Barcelona

Ayer hablé de la mini-Odisea que viví en mi viaje a Barcelona el pasado sábado. Todo eran cosas horribles y negativas, mi idea original era hablar tanto de eso como de la estancia, pero se alargó la cosa, lo que me pasa siempre que empiezo a criticar. Hoy sólo tengo una queja: mis queridos compañeros de Workether se han ido a Ikea y me han dejado en tierra. Tres hombres en Ikea, menudo desastre.

Me pongo al tema: Barcelona. Sólo había estado allí una vez, dos horas. Mi instituto creyó divertido hacernos volver en Ferry desde Roma hasta Barcelona, pasearnos por la ciudad durante dos horas y luego meternos en un bus dirección Asturias durante unas nada despreciables 10 horas. Claramente, tras 10 días de fiesta dionisíaca en Italia y 48 horas sin poder ducharme, poco me fijé en Barcelona, me fui a Starbucks, pedí un Frappuccino e ignoré cualquier tipo de explicación. Cosas que uno hace con 16 años.

Pero esta vez fue diferente. Es cierto que fui tras 10 días de fiesta dionisíaca por culpa de Fallas, pero sí que me había duchado, la vida es mucho más fácil tras una buena partida de cartas ducha. Llegué a Barcelona Sants tras mil millones de 6 horas de viaje, donde mi amigo Ángel estaba ya esperando (como para no estarlo con las 3 horas de retraso que llevaba el tren), cogimos los metros y me instalé.

La primera noche fue muy pero que muy bien: Ángel y yo celebramos su vigésimo séptimo (pa tu chiquillo) cumpleaños cenando en un restaurante japonés muy japonés, tan japonés que los cocineros eran japoneses y no chinos. Tenían “fritura de chanquete”, lo cual explica muchas cosas, no quiero que esto se difunda mucho, porque el hecho de que los japoneses hayan matado a Chanquete y ahora lo estén sirviendo frito podría causar un conflicto internacional bastante serio. No se me pudo pedir ver peli después porque en cuanto toqué superficie horizontal entré en fase REM.

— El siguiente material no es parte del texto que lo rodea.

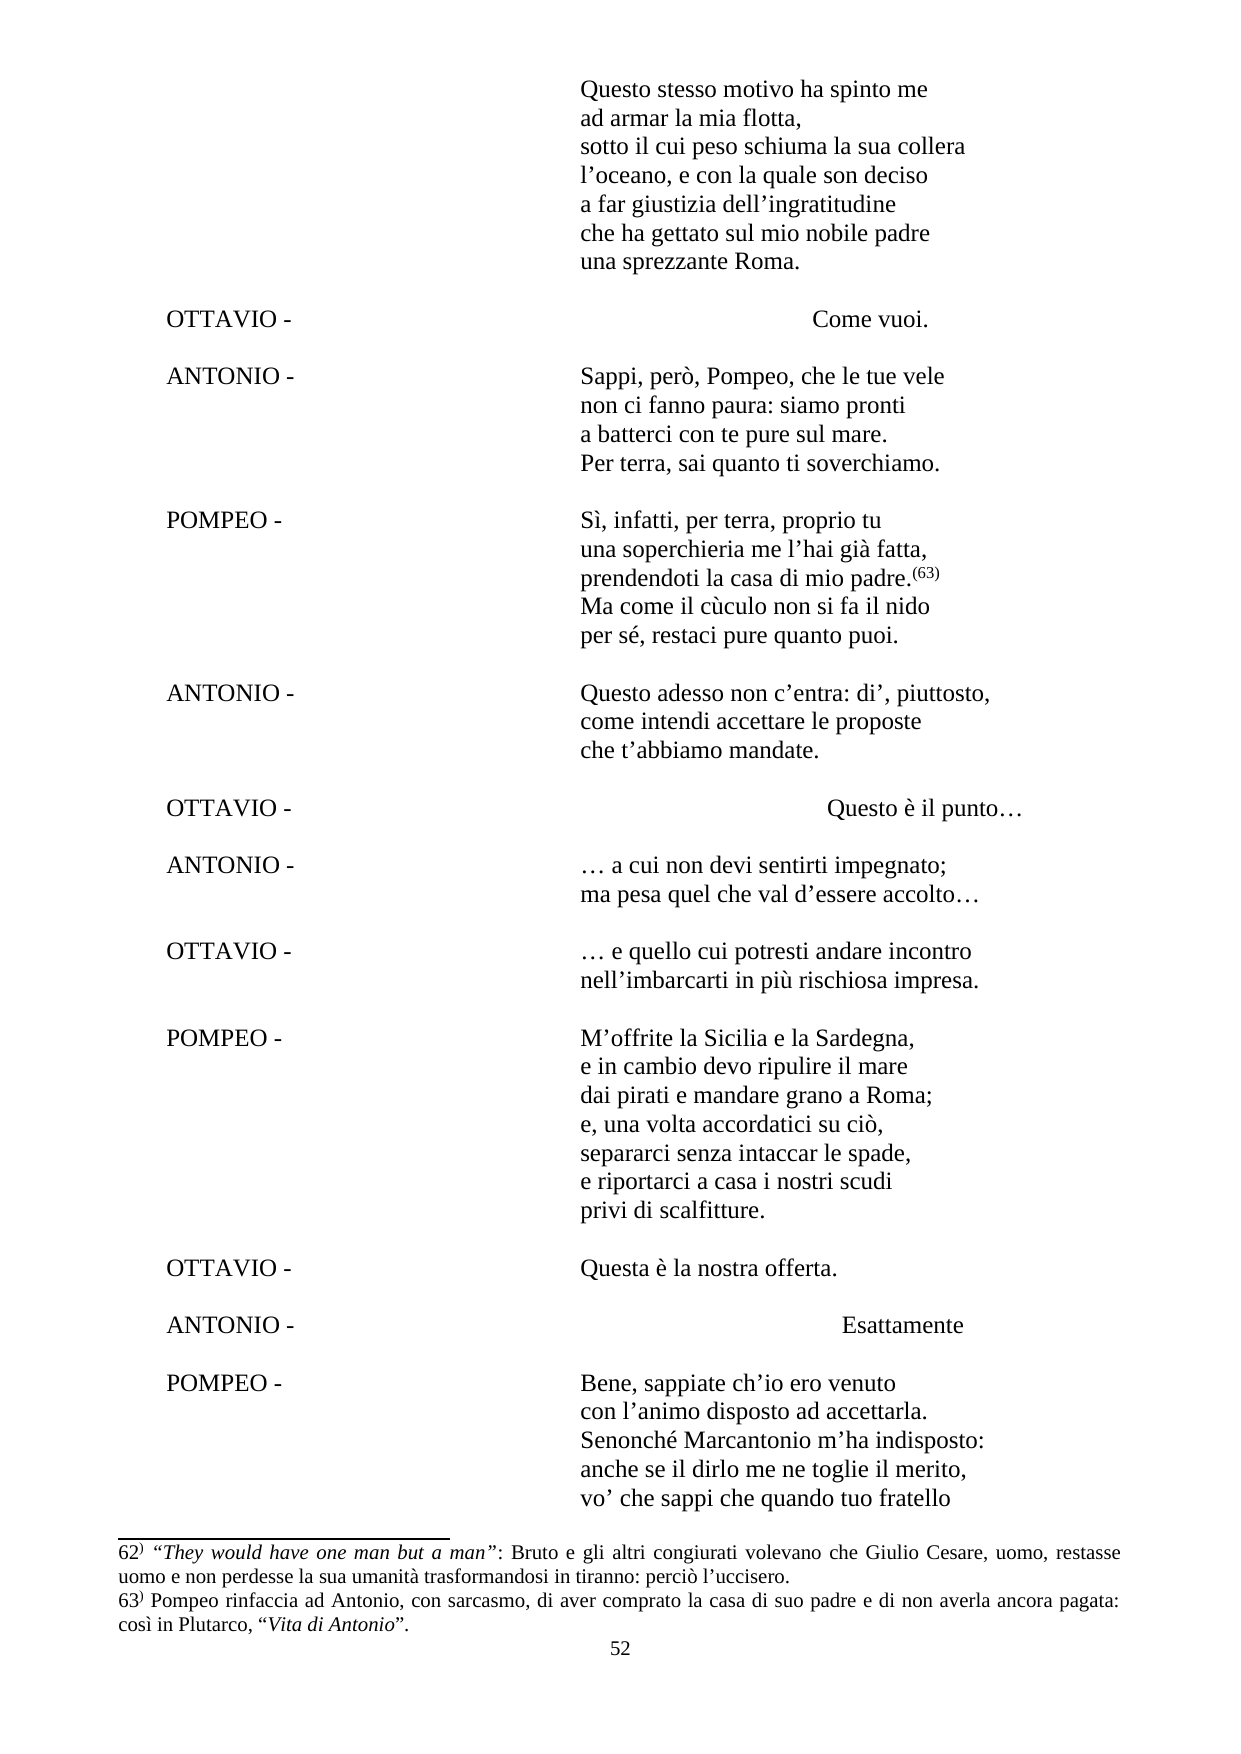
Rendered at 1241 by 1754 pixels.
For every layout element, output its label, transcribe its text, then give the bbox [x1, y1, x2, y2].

Ahora empezaré con el domingo, día que bautizaré como “Día Barcelona”. El tiempo no es como el de Valencia, pero no me pude quejar, literalmente, estaba demasiado agotada como para quejarme. Hice un poco de turisteo con Ángel como guía, comí en un restaurante chino en el que comían chinos (no existe mejor sello de garantía) e hice compra para cocinar mi plato estrella más tarde.

Desayuno de campeones: tarta de cumpleaños ajeno

Desayuno de campeones: tarta de cumpleaños ajeno

LA TARDE FUE GUAY. Conocí a gente con la que llevo años y paños hablando: Irene, Iñaki, Will y Carlos. Muy buena gente todos ellos. Claramente fuimos a Starbucks, muy típico barcelonés. Pedí la bebida típica de Barcelona: el Cappuccino. Llovía, llovía bastante, lo cual hizo empeorar mi vergonzante y ya bastante patético estado de salud. Cuando llegué a casa, me tumbé y morí durante dos horas. Pero yo soy así, en realidad lo hice a propósito para poder realizar mi actividad preferida: cocinar pasta a las 12 de la noche.

Con Carlos y Will

Con Carlos y Will

En resumen, fue un viaje en el que he desvirtualizado (que no desvirtuado ni desvirgado) a gente a la que conocía sólo por Twitter, podrían haber sido peligrosos psicópatas y no haber vuelto del viaje de una pieza, pero creo que Dios ya se cebó bastante conmigo en el viaje de ida. Así que termino agradeciendoos a todos haberme enseñado vuestra ciudad y os amenazo con volver pronto (que también estáis vosotros invitados aquí, no os penséis).

Mi próximo post será lleno de odio y rencor, lo prometo, algo muy feminazi.